> **Exercise description**: What's wanted is each entry repeated verbatim, minus its images.

> **Source data**:
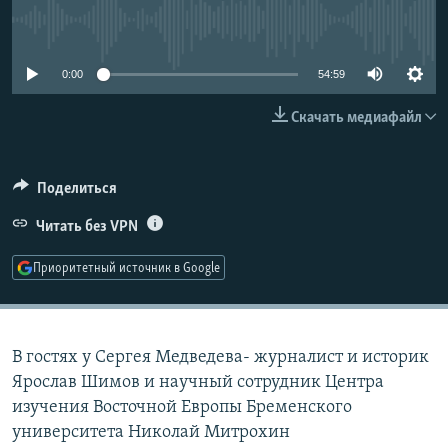
РАСПИСАНИЕ ВЕЩАНИЯ
No media source currently available
ПОДПИШИТЕСЬ НА РАССЫЛКУ
0:00
54:59
СОЦИАЛЬНЫЕ СЕТИ
Скачать медиафайл
Поделиться
Читать без VPN
Все сайты РСЕ/РС
Приоритетный источник в Google
В гостях у Сергея Медведева- журналист и историк
Ярослав Шимов и научный сотрудник Центра
изучения Восточной Европы Бременского
университета Николай Митрохин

> **Result**:
РАСПИСАНИЕ ВЕЩАНИЯ
No media source currently available
ПОДПИШИТЕСЬ НА РАССЫЛКУ
0:00
54:59
СОЦИАЛЬНЫЕ СЕТИ
Скачать медиафайл
Поделиться
Читать без VPN
Все сайты РСЕ/РС
Приоритетный источник в Google
В гостях у Сергея Медведева- журналист и историк
Ярослав Шимов и научный сотрудник Центра
изучения Восточной Европы Бременского
университета Николай Митрохин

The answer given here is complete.